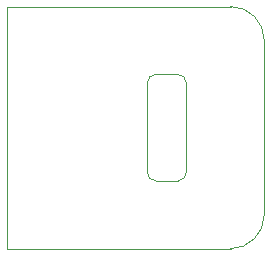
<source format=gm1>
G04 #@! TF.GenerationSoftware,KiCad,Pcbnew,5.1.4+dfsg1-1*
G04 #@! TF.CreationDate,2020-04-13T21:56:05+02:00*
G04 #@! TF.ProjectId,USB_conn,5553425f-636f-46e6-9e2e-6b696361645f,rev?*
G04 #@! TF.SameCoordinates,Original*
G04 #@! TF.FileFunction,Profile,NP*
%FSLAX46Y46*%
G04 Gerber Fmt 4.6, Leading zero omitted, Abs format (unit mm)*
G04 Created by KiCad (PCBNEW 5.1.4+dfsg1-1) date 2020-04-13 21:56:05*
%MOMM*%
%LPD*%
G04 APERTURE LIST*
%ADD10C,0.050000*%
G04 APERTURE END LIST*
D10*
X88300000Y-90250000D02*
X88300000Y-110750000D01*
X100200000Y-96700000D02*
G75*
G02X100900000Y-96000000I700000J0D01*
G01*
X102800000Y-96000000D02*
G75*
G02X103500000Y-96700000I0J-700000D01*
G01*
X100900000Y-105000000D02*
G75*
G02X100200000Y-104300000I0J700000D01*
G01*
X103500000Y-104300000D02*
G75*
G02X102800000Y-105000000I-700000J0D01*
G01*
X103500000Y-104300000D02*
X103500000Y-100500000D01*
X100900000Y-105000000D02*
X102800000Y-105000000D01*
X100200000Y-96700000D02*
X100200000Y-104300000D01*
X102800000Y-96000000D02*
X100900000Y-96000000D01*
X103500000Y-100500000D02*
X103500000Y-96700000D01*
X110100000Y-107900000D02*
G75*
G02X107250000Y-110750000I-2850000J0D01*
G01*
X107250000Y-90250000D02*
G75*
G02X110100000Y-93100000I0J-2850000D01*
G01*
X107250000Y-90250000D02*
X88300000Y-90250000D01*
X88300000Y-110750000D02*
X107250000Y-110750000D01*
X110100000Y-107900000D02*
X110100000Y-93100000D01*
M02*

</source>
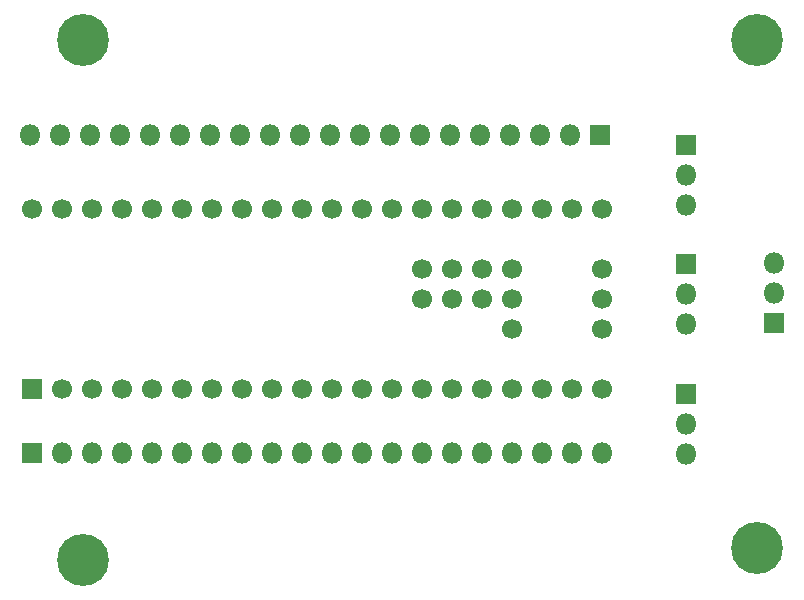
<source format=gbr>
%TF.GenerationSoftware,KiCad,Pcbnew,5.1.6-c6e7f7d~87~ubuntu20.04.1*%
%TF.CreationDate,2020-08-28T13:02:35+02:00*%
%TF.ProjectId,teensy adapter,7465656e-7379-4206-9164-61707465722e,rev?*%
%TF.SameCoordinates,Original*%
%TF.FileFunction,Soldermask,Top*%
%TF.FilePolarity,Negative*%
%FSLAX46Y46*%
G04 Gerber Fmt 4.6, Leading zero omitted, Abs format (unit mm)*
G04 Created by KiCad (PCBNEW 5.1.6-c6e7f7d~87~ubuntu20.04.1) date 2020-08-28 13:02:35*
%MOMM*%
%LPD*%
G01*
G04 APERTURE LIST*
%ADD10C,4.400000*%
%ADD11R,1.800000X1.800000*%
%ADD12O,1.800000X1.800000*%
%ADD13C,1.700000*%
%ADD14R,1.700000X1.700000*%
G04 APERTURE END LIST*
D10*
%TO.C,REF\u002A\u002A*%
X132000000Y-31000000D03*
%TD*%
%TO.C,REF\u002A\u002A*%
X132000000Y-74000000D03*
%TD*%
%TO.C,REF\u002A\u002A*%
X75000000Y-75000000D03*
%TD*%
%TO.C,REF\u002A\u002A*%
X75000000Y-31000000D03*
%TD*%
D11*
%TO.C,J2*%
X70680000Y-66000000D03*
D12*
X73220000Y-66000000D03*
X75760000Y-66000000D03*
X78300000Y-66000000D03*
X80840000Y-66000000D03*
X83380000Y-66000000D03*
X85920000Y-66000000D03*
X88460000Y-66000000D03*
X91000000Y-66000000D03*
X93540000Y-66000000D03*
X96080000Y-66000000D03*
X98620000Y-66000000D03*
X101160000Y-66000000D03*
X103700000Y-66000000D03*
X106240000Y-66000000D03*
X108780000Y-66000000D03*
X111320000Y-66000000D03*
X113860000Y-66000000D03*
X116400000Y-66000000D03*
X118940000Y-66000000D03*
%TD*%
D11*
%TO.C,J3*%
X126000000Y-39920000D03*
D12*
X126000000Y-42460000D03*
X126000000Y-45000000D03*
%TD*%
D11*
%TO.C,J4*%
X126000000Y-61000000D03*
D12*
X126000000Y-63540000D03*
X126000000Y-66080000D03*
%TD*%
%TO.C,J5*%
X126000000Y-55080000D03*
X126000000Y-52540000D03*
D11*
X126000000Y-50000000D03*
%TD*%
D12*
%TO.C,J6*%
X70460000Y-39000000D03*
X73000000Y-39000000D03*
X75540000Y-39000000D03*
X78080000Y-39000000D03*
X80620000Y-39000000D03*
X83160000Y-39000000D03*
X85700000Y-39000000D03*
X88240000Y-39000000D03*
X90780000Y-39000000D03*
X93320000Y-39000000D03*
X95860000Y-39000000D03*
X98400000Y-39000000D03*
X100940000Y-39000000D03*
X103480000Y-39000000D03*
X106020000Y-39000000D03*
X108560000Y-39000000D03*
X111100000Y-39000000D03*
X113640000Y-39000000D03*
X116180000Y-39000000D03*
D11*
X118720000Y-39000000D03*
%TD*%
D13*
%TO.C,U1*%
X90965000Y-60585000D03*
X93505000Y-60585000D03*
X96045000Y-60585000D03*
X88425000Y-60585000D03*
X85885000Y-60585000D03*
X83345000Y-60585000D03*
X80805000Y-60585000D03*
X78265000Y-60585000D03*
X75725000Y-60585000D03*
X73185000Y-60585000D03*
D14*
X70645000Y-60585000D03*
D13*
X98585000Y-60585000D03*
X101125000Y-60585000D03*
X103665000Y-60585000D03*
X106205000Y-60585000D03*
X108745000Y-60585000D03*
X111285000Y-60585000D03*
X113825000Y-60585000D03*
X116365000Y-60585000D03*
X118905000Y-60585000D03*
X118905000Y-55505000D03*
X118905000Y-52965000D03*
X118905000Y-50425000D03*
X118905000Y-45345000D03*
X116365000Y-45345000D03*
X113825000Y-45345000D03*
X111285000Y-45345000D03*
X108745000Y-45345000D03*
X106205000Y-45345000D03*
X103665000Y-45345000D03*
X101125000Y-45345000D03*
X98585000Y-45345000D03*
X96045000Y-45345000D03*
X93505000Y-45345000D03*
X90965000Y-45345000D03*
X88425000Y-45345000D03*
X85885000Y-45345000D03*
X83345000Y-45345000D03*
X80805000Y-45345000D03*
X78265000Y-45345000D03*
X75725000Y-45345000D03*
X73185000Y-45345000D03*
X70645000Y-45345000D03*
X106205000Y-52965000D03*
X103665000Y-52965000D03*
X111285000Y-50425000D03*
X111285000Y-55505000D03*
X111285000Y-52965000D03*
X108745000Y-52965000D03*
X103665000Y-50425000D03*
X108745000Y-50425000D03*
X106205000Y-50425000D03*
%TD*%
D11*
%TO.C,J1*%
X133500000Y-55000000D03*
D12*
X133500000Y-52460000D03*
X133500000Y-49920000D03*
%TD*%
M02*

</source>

* * *

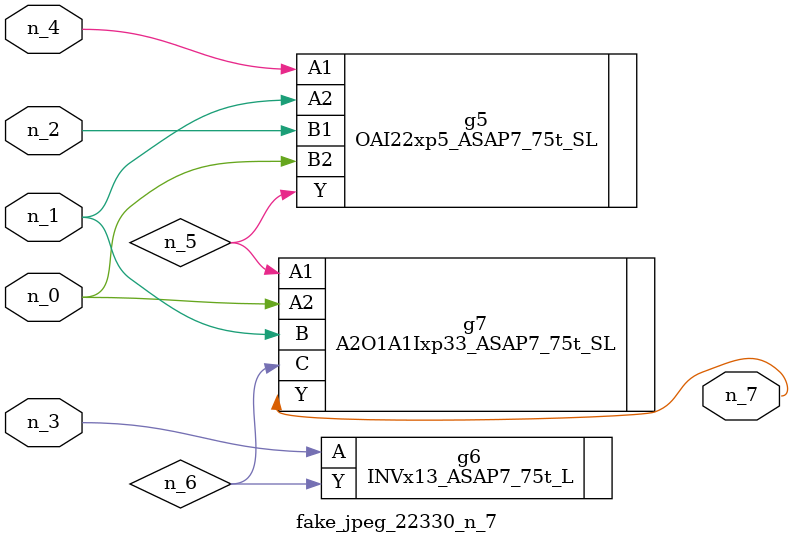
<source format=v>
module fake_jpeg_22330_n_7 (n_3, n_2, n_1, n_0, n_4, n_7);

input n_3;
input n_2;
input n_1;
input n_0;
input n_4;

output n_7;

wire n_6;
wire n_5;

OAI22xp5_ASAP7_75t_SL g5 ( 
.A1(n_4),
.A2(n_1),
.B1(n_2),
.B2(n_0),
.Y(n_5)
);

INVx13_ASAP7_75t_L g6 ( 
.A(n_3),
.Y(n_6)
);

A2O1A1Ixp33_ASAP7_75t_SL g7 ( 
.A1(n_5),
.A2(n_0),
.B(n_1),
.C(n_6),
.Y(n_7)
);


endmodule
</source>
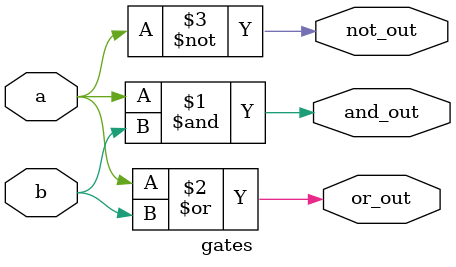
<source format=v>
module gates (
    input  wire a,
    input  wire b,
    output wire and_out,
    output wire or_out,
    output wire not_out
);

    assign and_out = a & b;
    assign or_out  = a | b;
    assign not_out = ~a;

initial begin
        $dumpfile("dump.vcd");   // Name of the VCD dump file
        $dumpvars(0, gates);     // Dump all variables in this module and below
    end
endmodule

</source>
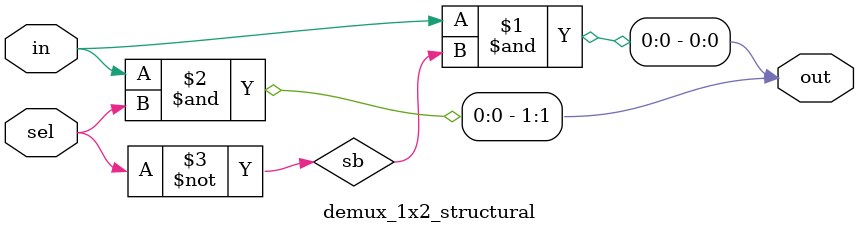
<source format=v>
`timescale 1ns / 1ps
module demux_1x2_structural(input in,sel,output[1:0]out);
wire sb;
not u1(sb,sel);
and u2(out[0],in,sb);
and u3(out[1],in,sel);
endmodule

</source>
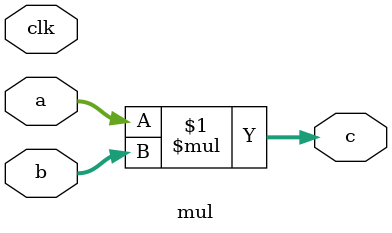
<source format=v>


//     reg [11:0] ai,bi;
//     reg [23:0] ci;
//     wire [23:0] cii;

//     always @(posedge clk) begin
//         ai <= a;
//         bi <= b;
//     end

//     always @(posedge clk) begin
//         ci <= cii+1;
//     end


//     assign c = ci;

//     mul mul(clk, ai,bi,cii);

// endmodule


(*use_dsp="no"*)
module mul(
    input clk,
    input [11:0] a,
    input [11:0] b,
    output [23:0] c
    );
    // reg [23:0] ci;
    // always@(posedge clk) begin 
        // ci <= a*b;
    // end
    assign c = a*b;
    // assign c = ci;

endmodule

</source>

* * *

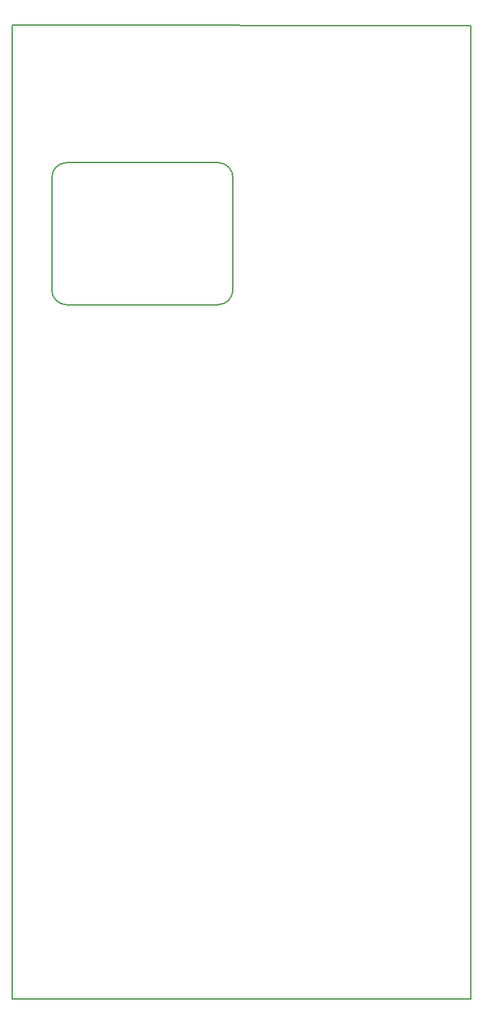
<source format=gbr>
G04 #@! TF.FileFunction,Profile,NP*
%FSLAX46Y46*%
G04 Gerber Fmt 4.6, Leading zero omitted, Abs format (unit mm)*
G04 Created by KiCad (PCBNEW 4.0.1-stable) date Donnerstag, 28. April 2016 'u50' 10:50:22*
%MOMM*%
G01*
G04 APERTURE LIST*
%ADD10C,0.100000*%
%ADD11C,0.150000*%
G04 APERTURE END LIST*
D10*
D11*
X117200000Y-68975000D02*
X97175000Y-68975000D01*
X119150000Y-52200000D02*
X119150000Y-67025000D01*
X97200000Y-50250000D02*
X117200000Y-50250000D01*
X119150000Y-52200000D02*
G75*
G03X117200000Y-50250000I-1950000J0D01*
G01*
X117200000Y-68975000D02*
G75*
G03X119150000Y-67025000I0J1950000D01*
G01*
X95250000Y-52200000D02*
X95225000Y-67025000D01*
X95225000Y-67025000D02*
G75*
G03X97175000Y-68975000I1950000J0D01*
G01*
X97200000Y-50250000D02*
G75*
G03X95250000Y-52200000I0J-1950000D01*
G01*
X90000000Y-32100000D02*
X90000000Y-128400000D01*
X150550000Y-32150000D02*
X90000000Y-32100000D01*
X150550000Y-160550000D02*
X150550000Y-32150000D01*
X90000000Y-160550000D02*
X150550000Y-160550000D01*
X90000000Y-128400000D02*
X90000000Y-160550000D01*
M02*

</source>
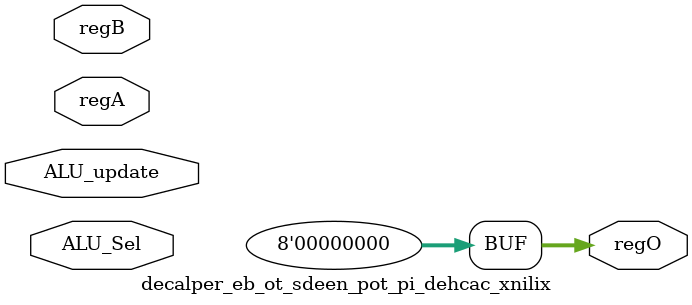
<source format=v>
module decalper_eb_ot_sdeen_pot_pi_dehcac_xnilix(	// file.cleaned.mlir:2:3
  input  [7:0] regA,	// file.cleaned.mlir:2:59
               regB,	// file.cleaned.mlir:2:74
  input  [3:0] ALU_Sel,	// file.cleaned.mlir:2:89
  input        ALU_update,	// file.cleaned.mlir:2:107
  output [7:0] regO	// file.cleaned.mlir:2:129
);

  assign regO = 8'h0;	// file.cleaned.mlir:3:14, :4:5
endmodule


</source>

*What is needed*. Only the lines above starting with the one with "<source format=gm1>" and going through the one with "X88300000Y-90250000D02*" are to be copied, word for word and with both ends kept.

*Exercise solution*.
<source format=gm1>
G04 #@! TF.GenerationSoftware,KiCad,Pcbnew,5.1.4+dfsg1-1*
G04 #@! TF.CreationDate,2020-04-13T21:56:05+02:00*
G04 #@! TF.ProjectId,USB_conn,5553425f-636f-46e6-9e2e-6b696361645f,rev?*
G04 #@! TF.SameCoordinates,Original*
G04 #@! TF.FileFunction,Profile,NP*
%FSLAX46Y46*%
G04 Gerber Fmt 4.6, Leading zero omitted, Abs format (unit mm)*
G04 Created by KiCad (PCBNEW 5.1.4+dfsg1-1) date 2020-04-13 21:56:05*
%MOMM*%
%LPD*%
G04 APERTURE LIST*
%ADD10C,0.050000*%
G04 APERTURE END LIST*
D10*
X88300000Y-90250000D02*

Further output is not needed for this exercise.